> _Instructions to follow_: Could you render every line of text in the material as a single numbered list, skipping blank lines and leaving the pictures out of the answer?

> _Source material_:
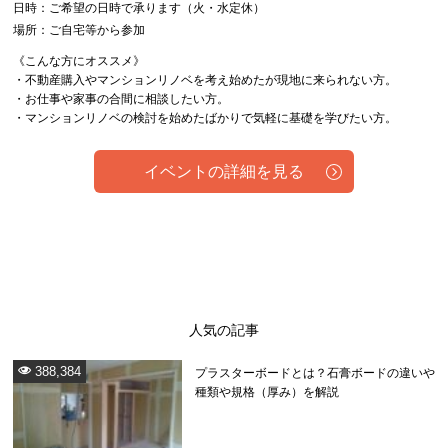
日時：ご希望の日時で承ります（火・水定休）
場所：ご自宅等から参加
《こんな方にオススメ》
・不動産購入やマンションリノベを考え始めたが現地に来られない方。
・お仕事や家事の合間に相談したい方。
・マンションリノベの検討を始めたばかりで気軽に基礎を学びたい方。
イベントの詳細を見る
人気の記事
388,384
プラスターボードとは？石膏ボードの違いや
種類や規格（厚み）を解説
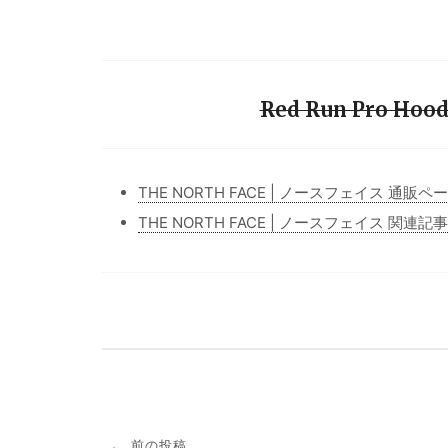
Red Run Pro Ho
THE NORTH FACE | ノースフェイス 通販ペ
THE NORTH FACE | ノースフェイス 関連記
投
前の投稿
←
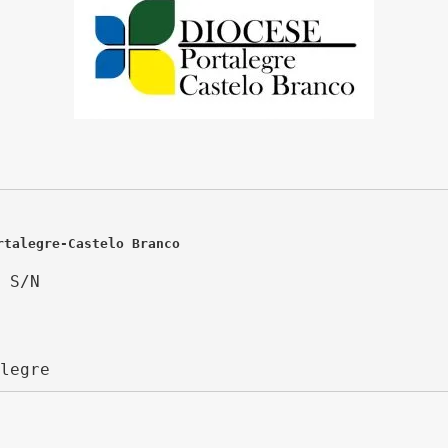
rtalegre-Castelo Branco
 S/N
legre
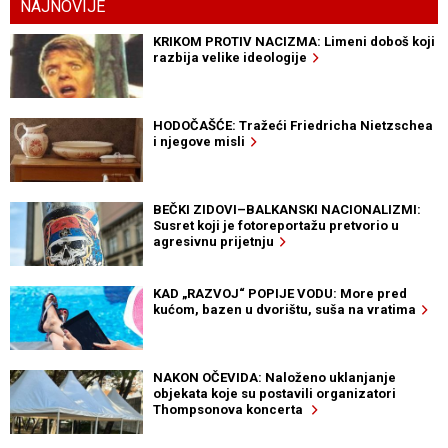
NAJNOVIJE
KRIKOM PROTIV NACIZMA: Limeni doboš koji
razbija velike ideologije
HODOČAŠĆE: Tražeći Friedricha Nietzschea
i njegove misli
BEČKI ZIDOVI–BALKANSKI NACIONALIZMI:
Susret koji je fotoreportažu pretvorio u
agresivnu prijetnju
KAD „RAZVOJ“ POPIJE VODU: More pred
kućom, bazen u dvorištu, suša na vratima
NAKON OČEVIDA: Naloženo uklanjanje
objekata koje su postavili organizatori
Thompsonova koncerta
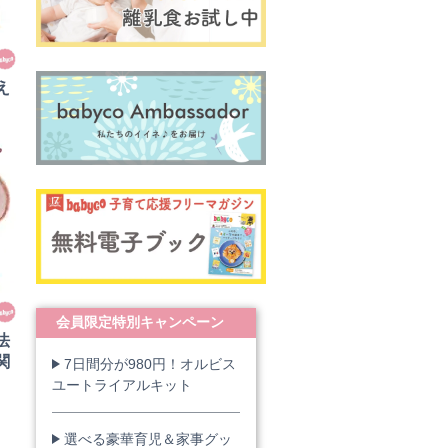
え
会員限定特別キャンペーン
法
関
7日間分が980円！オルビス
ユートライアルキット
選べる豪華育児＆家事グッ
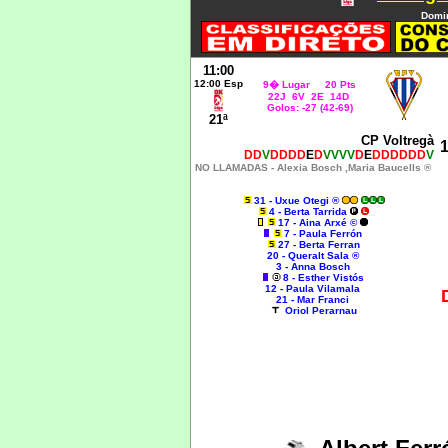
Domin
11:00
12:00 Esp
9
� Lugar 20 Pts
22J 6V 2E 14D
Golos: -27 (42-69)
21ª
CP Voltregà
1
DD
V
DDDD
E
D
VVVV
D
E
DDDDDD
V
NO LLAMADAS -
Alexia Bosch ,
Maria Baucells ®
31 - Uxue Otegi ®
4 - Berta Tarrida
17 - Aina Arxé ©
7 - Paula Ferrón
27 - Berta Ferran
20 - Queralt Sala ®
3 - Anna Bosch
8 - Esther Vistós
12 - Paula Vilamala
21 - Mar Franci
Oriol Perarnau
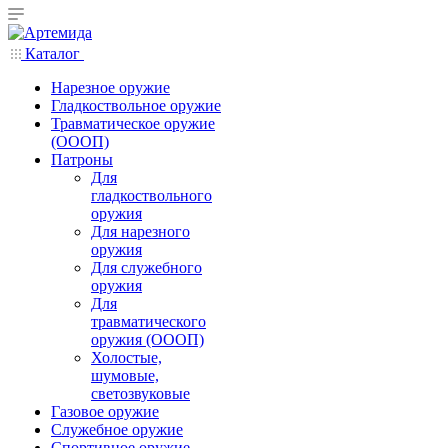
Каталог
Нарезное оружие
Гладкоствольное оружие
Травматическое оружие
(ОООП)
Патроны
Для
гладкоствольного
оружия
Для нарезного
оружия
Для служебного
оружия
Для
травматического
оружия (ОООП)
Холостые,
шумовые,
светозвуковые
Газовое оружие
Служебное оружие
Спортивное оружие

> _Response for this exercise_:
1. 日時：ご希望の日時で承ります（火・水定休）
2. 場所：ご自宅等から参加
3. 《こんな方にオススメ》
4. ・不動産購入やマンションリノベを考え始めたが現地に来られない方。
5. ・お仕事や家事の合間に相談したい方。
6. ・マンションリノベの検討を始めたばかりで気軽に基礎を学びたい方。
7. イベントの詳細を見る
8. 人気の記事
9. 388,384
10. プラスターボードとは？石膏ボードの違いや
11. 種類や規格（厚み）を解説
12. Red Run Pro Ho
13. THE NORTH FACE | ノースフェイス 通販ペ
14. THE NORTH FACE | ノースフェイス 関連記
15. 投
16. 前の投稿
17. ←
18. rtalegre-Castelo Branco
19.  S/N
20. legre
21. NAJNOVIJE
22. KRIKOM PROTIV NACIZMA: Limeni doboš koji
23. razbija velike ideologije
24. HODOČAŠĆE: Tražeći Friedricha Nietzschea
25. i njegove misli
26. BEČKI ZIDOVI–BALKANSKI NACIONALIZMI:
27. Susret koji je fotoreportažu pretvorio u
28. agresivnu prijetnju
29. KAD „RAZVOJ“ POPIJE VODU: More pred
30. kućom, bazen u dvorištu, suša na vratima
31. NAKON OČEVIDA: Naloženo uklanjanje
32. objekata koje su postavili organizatori
33. Thompsonova koncerta
34. え
35. 会員限定特別キャンペーン
36. 法
37. 関
38. 7日間分が980円！オルビス
39. ユートライアルキット
40. 選べる豪華育児＆家事グッ
41. Domin
42. 11:00
43. 12:00 Esp
44. 9
45. � Lugar 20 Pts
46. 22J 6V 2E 14D
47. Golos: -27 (42-69)
48. 21ª
49. CP Voltregà
50. 1
51. DD
52. V
53. DDDD
54. E
55. D
56. VVVV
57. D
58. E
59. DDDDDD
60. V
61. NO LLAMADAS -
62. Alexia Bosch ,
63. Maria Baucells ®
64. 31 - Uxue Otegi ®
65. 4 - Berta Tarrida
66. 17 - Aina Arxé ©
67. 7 - Paula Ferrón
68. 27 - Berta Ferran
69. 20 - Queralt Sala ®
70. 3 - Anna Bosch
71. 8 - Esther Vistós
72. 12 - Paula Vilamala
73. 21 - Mar Franci
74. Oriol Perarnau
75. Каталог
76. Нарезное оружие
77. Гладкоствольное оружие
78. Травматическое оружие
79. (ОООП)
80. Патроны
81. Для
82. гладкоствольного
83. оружия
84. Для нарезного
85. оружия
86. Для служебного
87. оружия
88. Для
89. травматического
90. оружия (ОООП)
91. Холостые,
92. шумовые,
93. светозвуковые
94. Газовое оружие
95. Служебное оружие
96. Спортивное оружие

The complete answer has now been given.